* [Exercises]:
#1 List every party against whom Bryan Dylewski brought the third party claim described in the court opinion below.
#2 Reproduce the portion of the court opinion starting at "On May 6, 2008, Pride" and ending at "(6). (Doc. 29.)", substituting "under review" for "pending".

* [Text segment]:

· · ·

The opinion of the court was delivered by: A. Richard Caputo United States District Judge
Two motions are presently before the Court, Third Party Plaintiff Bryan Dylewski's Amended Motion for Reconsideration (Doc. 59) and Amended Motion to Amend/Correct Third Party Claims (Doc. 60). For the reasons detailed below, the Court will deny both motions.
The Court has jurisdiction over this matter pursuant to 28 U.S.C. § 1332.
On January 22, 2008, Pride Mobility Products Corporation ("Pride"), a Pennsylvania corporation, filed a complaint against Mobility Products Unlimited, LLC ("MPU"), a Florida limited liability company, and John and Teresa M. Ward, citizens of Florida. (Pride Mobility Complaint, Doc. 30, Ex. A.) Pride's January 22, 2008 Complaint, presented four claims including (1) breach of contract by MPU (Count I), (2) unjust enrichment by MPU (Count II), (3) breach of Guaranty and Suretyship Agreement by John Ward (Count III), and (4) breach of Guaranty and Suretyship Agreement by Teresa M. Ward (Count IV). (Pride Mobility Complaint, Doc. 30, Ex. A.) On February 5, 2008, Pride filed a Complaint in a second action naming Bryan Dylewski, also a Florida citizen, as Defendant. (Doc. 1.) The February 5, 2008 Complaint presents a single count against Bryan Dylewski for a breach of the Guaranty and Suretyship Agreement and seeks a judgment in the amount of one million thirty-two thousand, nine hundred seventeen dollars and ninety-one cents ($1,032,917.91).
On April 30, 2008, Bryan Dylewski filed an Answer, Affirmative Defenses, and Third Party Claim. (Doc. 8.) In this document, Dylewski responds to the allegations in Pride's February 5, 2008 Complaint, provides five (5) affirmative defenses, and initiates a third party claim against MPU, John Ward, Thomas Donahue, and Invacare Corporation ("Invacare"). (Id. ¶¶ 8-13.)
On May 6, 2008, Pride filed a Motion to Consolidate the cases involving MPU, John and Teresa M. Ward, and Bryan Dylewski. (Doc. 9.) The Court granted this motion in an Order dated June 20, 2008. (Doc. 20.) While Plaintiff's consolidation motion was pending before the Court, on June 18, 2008, Third Party Defendant Invacare Corporation filed a Motion to Dismiss Dylewski's Third Party Complaint pursuant to Federal Rules of Civil Procedure 12(b)(5) & (6) and a Motion to Strike pursuant to Federal Rule of Civil Procedure 11(a). On July 28, 2008, Third Party Defendants Mobility Products Unlimited and John Ward filed a Motion to Dismiss Dylewski's Third Party Complaint pursuant to Federal Rules of Civil Procedure 12(b)(1) & (6). (Doc. 29.)

· · ·

* [Labeled region records]:
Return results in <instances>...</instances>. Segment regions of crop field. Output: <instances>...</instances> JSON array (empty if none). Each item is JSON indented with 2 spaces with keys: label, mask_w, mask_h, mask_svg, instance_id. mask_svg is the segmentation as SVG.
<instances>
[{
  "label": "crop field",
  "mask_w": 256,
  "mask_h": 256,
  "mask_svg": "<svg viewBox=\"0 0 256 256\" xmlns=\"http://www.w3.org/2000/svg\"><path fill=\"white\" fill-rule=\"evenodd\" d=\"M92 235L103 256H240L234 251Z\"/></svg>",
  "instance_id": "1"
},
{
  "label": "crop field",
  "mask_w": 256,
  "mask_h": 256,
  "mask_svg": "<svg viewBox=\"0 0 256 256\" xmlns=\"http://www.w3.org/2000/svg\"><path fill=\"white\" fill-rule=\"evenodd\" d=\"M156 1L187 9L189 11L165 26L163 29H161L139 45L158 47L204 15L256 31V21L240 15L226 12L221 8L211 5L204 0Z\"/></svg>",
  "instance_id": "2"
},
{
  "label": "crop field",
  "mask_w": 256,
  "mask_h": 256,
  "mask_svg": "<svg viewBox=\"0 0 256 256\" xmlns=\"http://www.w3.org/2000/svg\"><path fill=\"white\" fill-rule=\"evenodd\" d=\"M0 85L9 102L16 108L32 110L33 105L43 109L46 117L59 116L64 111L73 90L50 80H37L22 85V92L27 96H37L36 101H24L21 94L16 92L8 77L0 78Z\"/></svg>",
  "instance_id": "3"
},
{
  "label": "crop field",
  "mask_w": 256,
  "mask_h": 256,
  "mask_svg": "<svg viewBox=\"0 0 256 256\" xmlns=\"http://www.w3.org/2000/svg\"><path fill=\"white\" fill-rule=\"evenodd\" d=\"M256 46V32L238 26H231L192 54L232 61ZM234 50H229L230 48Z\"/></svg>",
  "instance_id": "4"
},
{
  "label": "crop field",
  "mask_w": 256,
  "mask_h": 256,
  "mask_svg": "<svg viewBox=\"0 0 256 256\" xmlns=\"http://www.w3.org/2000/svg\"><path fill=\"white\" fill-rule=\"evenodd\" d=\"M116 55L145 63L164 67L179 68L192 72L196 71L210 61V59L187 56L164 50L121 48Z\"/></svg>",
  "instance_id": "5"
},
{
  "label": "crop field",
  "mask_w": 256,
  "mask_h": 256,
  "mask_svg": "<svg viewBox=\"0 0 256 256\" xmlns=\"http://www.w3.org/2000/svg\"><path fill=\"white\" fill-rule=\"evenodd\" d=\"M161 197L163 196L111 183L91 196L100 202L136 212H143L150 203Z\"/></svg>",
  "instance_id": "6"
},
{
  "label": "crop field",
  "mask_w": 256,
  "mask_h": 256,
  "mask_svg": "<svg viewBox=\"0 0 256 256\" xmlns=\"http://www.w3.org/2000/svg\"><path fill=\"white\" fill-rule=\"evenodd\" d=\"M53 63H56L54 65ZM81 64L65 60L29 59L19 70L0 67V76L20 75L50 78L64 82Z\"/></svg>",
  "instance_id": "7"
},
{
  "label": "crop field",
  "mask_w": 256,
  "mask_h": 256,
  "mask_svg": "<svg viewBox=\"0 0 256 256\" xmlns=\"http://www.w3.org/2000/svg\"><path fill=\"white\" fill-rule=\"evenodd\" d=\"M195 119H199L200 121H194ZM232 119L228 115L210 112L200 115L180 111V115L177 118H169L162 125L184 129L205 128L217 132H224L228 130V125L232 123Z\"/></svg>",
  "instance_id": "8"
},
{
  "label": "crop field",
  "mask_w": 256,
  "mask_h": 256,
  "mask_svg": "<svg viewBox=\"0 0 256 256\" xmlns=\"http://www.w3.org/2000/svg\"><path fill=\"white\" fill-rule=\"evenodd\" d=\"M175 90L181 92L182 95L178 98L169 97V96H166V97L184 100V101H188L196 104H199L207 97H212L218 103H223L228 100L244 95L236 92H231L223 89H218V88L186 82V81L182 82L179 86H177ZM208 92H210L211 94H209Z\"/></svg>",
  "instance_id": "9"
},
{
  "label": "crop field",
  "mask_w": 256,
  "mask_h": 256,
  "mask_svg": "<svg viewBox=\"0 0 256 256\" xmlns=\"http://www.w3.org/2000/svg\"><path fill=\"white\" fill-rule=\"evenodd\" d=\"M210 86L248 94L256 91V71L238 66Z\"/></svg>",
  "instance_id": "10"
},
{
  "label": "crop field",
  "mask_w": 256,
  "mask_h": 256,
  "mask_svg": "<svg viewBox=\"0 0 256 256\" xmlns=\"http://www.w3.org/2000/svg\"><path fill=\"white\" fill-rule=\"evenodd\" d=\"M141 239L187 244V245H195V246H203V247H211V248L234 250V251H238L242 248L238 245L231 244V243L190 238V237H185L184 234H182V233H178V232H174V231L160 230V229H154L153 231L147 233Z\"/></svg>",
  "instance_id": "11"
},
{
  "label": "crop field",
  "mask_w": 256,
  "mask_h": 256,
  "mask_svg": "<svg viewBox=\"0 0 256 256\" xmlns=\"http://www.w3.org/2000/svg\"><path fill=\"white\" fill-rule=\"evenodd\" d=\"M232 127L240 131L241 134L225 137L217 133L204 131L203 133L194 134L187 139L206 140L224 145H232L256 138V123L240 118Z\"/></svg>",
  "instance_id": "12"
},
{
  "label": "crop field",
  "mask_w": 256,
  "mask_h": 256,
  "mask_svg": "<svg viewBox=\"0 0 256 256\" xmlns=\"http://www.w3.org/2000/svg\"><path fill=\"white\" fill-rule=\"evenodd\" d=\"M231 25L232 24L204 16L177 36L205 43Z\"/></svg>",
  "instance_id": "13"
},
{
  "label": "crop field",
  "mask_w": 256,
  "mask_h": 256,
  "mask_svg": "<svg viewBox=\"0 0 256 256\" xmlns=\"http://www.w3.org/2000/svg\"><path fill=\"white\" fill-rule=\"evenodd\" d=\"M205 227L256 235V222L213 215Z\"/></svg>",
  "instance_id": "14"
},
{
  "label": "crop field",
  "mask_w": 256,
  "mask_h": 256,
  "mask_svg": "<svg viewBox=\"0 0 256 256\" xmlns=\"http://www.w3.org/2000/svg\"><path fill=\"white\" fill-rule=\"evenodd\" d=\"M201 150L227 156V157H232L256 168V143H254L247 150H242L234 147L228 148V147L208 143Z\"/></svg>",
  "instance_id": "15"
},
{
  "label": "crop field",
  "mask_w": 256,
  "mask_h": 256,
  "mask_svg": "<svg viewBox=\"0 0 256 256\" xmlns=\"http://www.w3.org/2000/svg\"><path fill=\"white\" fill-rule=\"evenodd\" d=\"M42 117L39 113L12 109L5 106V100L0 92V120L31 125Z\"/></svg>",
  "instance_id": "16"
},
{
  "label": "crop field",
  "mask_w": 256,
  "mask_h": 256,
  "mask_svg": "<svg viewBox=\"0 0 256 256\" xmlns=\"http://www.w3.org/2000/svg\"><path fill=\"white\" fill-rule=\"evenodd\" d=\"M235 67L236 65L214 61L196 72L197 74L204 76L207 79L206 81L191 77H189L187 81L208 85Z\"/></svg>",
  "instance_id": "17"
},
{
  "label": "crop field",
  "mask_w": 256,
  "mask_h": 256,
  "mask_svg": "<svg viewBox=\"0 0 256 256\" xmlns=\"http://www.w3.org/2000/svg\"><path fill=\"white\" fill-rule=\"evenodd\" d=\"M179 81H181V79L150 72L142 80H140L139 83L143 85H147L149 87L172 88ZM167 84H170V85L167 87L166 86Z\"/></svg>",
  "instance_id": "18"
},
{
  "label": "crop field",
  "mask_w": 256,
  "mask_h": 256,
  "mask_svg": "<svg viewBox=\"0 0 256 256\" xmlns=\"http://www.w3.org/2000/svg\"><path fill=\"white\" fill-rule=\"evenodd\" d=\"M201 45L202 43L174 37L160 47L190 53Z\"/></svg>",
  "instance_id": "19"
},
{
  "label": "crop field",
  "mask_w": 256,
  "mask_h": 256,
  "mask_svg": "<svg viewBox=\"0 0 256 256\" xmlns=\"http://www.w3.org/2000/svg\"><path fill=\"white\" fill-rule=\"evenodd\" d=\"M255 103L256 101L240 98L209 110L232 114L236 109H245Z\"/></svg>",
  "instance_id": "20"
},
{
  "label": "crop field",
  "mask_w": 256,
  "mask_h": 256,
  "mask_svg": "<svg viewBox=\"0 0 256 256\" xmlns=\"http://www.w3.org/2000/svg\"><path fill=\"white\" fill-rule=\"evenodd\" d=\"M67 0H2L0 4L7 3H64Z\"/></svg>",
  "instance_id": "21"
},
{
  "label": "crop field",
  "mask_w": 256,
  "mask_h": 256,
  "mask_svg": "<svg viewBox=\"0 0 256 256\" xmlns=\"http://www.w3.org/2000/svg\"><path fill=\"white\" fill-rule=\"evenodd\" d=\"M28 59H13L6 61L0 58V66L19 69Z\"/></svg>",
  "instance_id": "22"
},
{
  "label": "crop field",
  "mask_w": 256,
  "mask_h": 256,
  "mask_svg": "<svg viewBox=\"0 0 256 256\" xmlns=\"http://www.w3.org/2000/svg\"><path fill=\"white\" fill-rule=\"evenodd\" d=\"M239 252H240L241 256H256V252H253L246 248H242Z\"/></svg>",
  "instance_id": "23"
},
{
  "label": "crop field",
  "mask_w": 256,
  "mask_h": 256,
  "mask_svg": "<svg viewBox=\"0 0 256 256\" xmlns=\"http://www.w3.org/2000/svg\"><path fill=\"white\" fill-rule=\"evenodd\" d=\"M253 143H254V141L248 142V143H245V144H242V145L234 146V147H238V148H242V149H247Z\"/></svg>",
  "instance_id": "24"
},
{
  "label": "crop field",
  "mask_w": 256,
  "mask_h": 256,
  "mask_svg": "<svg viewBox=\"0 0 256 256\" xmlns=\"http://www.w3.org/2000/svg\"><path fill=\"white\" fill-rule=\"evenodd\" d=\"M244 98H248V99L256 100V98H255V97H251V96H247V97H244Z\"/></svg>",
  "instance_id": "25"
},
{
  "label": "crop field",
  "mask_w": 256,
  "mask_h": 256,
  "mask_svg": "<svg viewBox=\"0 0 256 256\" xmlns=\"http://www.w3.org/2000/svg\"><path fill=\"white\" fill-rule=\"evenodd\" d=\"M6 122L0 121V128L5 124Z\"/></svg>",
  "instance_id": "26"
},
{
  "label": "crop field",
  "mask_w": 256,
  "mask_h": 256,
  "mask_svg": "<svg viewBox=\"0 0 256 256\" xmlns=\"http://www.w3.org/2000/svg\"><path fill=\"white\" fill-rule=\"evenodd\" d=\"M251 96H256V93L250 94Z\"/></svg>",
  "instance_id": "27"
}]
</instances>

· · ·

* [Outputs for the tasks]:
#1
- MPU (Mobility Products Unlimited, LLC)
- John Ward
- Thomas Donahue
- Invacare Corporation ("Invacare")

#2
On May 6, 2008, Pride filed a Motion to Consolidate the cases involving MPU, John and Teresa M. Ward, and Bryan Dylewski. (Doc. 9.) The Court granted this motion in an Order dated June 20, 2008. (Doc. 20.) While Plaintiff's consolidation motion was under review before the Court, on June 18, 2008, Third Party Defendant Invacare Corporation filed a Motion to Dismiss Dylewski's Third Party Complaint pursuant to Federal Rules of Civil Procedure 12(b)(5) & (6) and a Motion to Strike pursuant to Federal Rule of Civil Procedure 11(a). On July 28, 2008, Third Party Defendants Mobility Products Unlimited and John Ward filed a Motion to Dismiss Dylewski's Third Party Complaint pursuant to Federal Rules of Civil Procedure 12(b)(1) & (6). (Doc. 29.)